After looking at reported quarterly data from roughly 12,000 agencies in various cities and states, experts came to the conclusion that in 2020, the country saw more homicides since 1998.

The spike, totaling at over 20,000 recorded homicides, was the largest one-year increase in U.S. history.

“We’ve never seen an increase like that. Previously the biggest one-year increase in murder was a 12.5% increase in the 1960s,” statistician and crime analyst Jeff Asher told the Washington Examiner. “We’re really talking about unprecedented increases in murder.”

Using the FBI data, Asher concluded that the murder rate for 2020 was approximately 6.22 per 100,000 people. Not since 1998 has the country seen a murder rate that high.
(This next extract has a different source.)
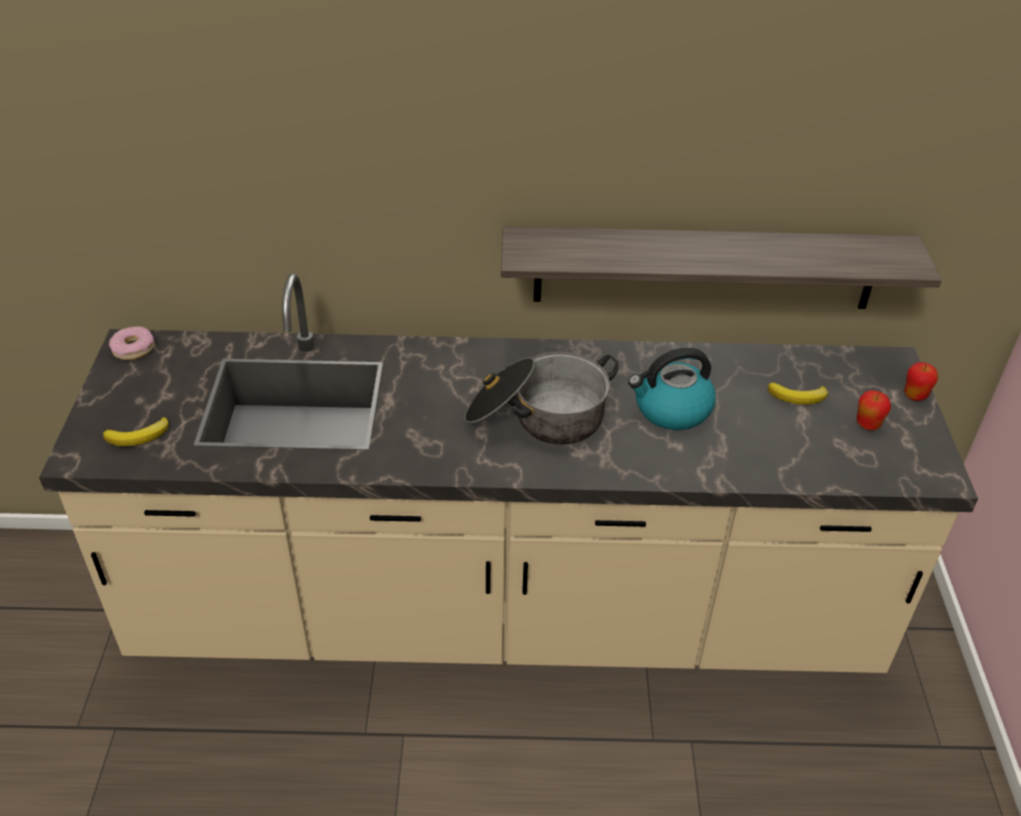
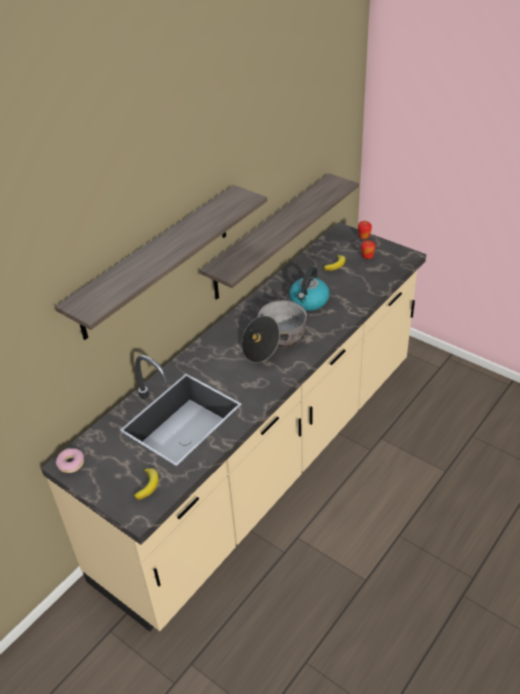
camera: 50 degrees left, 0 degrees up
none -> shelf [55,185,267,340]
Thirty four of America’s largest cities have suffered an approximately 30 percent increase in homicides in the year of 2020, according to a survey, with police in four Midwestern cities reporting increases of more than 60 percent over 2019.

The surge started almost directly after the death of George Floyd, and widespread protests and riots involving black lives matter.
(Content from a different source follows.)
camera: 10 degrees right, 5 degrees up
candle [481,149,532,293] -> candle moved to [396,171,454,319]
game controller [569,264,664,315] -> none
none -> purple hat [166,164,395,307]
In Milwaukee, homicides rose from 97 to 189, a 95 percent increase. In Louisville, homicides increased from 90 to 173, a 92 percent increase.

The Minneapolis Police Department has been making an average of 80% fewer traffic stops each week since May 25, the day of Floyd’s death, according to an analysis by Bloomberg CityLab.

Stops for “suspicious vehicles,” which means pursuit of vehicles thought to be involved in a crime, dropped 24%. “Suspicious person” stops were down 39% since May 25.

 

All across the nation, police are either retiring or transferring at the highest rates in history, many anonymously citing the Black Lives Matter riots and state and local government action that follows, making it impossible to do their jobs in black areas.

Police retirements in New York City have surged dramatically in the wake of widespread Black Lives Matters protests that began in late May 2020.

The New York Post reported that the NYPD has even taken steps to limit retirement applications, as they have surged 411 percent, compared with the same period last year.

This is happening in all of the largest cities across the country, leading to the under-policing of minority majority areas of the country.